As such, with two production complexes in Bac Ninh and Thai Nguyen provinces, Vietnam now acts as Samsung’s largest production base in the globe, where 30 percent of the group’s mobile phones are made.
The total investment capital in Vietnam committed by Samsung has climbed to $14 billion, while the group now employs 110,000 workers. It reported total turnover of $26.3 billion by the end of 2014, while the figure is expected to surge to $30 billion by the end of 2015.
The Wall Street Journal has reported that foreign textile and garment investors have been flocking to Vietnam to set up factories where they hope they can take full advantage of the Trans Pacific Partnership (TPP), and a local cheap and young labor force.

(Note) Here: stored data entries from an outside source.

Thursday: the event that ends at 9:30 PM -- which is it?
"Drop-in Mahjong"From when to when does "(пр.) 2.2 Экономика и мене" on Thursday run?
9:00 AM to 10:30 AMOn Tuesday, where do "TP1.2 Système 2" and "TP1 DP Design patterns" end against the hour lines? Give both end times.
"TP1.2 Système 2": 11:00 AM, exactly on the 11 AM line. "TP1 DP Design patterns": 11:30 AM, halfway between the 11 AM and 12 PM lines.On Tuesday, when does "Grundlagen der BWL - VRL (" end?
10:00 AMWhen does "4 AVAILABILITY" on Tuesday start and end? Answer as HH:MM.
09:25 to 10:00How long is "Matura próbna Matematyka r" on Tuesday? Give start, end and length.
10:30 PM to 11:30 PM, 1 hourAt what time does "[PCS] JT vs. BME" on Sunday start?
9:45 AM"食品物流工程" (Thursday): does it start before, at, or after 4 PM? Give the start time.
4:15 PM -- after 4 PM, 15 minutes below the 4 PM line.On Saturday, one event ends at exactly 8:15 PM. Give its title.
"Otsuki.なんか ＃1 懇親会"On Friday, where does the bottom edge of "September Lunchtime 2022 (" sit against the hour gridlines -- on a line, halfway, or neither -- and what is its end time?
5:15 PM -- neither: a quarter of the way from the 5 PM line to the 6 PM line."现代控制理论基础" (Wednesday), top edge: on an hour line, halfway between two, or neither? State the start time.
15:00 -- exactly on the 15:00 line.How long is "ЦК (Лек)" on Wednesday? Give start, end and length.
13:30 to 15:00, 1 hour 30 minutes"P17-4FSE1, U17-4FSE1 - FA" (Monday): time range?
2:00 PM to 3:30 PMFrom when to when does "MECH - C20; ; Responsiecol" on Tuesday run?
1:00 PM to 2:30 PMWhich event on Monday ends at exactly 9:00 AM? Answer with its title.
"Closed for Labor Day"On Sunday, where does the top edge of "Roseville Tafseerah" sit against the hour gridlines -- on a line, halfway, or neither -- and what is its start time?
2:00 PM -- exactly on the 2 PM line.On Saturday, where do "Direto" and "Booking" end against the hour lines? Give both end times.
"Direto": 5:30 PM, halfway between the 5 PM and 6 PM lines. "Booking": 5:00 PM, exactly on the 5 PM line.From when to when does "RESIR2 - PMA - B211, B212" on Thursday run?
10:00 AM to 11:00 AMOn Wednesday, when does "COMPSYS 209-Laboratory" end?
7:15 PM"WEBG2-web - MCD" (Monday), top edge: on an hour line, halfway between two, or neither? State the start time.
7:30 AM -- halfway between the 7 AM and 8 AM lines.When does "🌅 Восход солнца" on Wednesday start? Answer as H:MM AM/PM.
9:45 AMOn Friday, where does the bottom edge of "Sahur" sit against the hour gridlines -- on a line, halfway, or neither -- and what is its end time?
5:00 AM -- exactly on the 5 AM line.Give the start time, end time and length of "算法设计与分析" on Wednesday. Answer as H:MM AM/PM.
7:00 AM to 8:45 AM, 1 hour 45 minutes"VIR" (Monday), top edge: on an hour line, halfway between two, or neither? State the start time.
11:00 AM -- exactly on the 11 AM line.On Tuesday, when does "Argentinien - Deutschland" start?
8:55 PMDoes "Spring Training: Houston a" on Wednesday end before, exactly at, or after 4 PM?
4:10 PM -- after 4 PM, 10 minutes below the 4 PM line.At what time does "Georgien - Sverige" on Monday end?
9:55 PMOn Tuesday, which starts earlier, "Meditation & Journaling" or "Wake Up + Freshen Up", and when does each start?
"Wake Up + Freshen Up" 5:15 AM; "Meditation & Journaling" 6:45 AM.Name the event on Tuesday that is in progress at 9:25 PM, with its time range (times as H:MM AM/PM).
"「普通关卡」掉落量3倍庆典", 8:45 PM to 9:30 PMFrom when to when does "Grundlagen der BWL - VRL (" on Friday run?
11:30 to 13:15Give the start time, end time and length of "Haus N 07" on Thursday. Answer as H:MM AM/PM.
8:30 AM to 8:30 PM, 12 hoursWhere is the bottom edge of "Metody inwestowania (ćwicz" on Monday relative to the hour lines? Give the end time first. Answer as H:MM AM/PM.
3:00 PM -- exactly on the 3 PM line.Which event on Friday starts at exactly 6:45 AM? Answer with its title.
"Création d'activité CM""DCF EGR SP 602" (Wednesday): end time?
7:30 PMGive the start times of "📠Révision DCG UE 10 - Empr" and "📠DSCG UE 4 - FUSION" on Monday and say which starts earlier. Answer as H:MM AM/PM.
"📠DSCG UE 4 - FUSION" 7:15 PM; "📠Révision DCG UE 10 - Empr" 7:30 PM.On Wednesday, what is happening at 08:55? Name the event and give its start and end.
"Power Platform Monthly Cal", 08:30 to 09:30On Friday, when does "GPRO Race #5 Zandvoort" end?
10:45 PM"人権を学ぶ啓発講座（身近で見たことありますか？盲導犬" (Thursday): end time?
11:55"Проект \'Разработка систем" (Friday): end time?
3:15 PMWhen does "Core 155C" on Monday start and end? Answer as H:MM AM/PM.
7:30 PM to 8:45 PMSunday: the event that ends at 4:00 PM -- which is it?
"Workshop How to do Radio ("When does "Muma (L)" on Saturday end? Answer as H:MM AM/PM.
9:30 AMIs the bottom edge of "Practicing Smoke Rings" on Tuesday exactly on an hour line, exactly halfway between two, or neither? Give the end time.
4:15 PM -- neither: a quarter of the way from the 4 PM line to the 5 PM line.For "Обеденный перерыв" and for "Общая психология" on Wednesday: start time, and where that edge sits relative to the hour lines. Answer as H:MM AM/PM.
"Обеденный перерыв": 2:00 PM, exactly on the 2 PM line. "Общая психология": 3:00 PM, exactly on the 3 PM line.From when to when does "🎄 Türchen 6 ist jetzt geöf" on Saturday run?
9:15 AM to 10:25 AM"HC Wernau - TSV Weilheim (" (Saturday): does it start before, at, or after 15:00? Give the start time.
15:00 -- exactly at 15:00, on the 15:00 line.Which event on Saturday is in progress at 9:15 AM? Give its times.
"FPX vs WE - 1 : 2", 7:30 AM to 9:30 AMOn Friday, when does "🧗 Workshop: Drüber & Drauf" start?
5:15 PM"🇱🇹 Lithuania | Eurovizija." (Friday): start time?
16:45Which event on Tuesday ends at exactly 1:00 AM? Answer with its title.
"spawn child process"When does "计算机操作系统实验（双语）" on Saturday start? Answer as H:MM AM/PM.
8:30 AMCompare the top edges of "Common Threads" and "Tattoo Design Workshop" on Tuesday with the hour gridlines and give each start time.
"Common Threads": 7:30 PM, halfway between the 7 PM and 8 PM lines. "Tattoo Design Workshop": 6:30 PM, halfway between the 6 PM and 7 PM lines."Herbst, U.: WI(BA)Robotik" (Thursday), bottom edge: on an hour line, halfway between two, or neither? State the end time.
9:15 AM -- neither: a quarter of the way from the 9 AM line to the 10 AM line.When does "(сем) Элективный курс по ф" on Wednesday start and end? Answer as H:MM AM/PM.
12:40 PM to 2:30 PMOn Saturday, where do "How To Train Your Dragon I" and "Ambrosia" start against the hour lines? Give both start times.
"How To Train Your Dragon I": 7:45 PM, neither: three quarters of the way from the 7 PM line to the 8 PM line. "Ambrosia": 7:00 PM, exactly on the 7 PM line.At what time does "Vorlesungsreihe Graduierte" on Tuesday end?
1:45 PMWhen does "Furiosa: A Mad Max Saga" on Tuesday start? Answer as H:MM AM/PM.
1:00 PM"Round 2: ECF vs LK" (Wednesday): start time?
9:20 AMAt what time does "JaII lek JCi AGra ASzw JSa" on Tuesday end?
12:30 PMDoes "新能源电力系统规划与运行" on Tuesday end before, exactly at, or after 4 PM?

Nam Dinh, Ha Nam and Hung Yen have been eyed by foreign investors as their investment destinations.
Huyndai, LG, Intel, Nokia – Microsoft, Canon, Sony, Posco, Doosan and Kumho Asiana all have poured big capital into their projects in Vietnam, while some are considering relocating their global production bases to Vietnam.
In March 2015, LG spent $1.5 billion on a new factory in Hai Phong City which specializes in assembling TVs, mobile phones, washing machines and air conditioners which will be provided to the global market.
Intel last May decided to relocate some links of its production chain from Kulim in Malaysia to HCM City, Vietnam and China in an effort to cut labor costs.
Most of the US and Japanese large electronics manufacturers are located in Vietnam, which gives Vietnam another incentive to strive to the Number 1 position in South East Asia’s electronics industry.
The Financial Times, in an article published recently, commented that Vietnam is gradually replacing China as the world’s factory, becoming a rising star in emerging markets.
Phap Luat Viet Nam has quoted experts as saying that Vietnam now has natural and socially favorable conditions to become the world’s new manufacturing center in the next 20 years.
Deputy Governor of the State Bank Nguyen Kim Anh noted the investment wave shift showed that China can no longer work as the world’s factory.
Japan’s outward investment has been heading for Vietnam with 60 percent of surveyed Japanese enterprises planning to make investment in Vietnam in 2015 and upcoming years.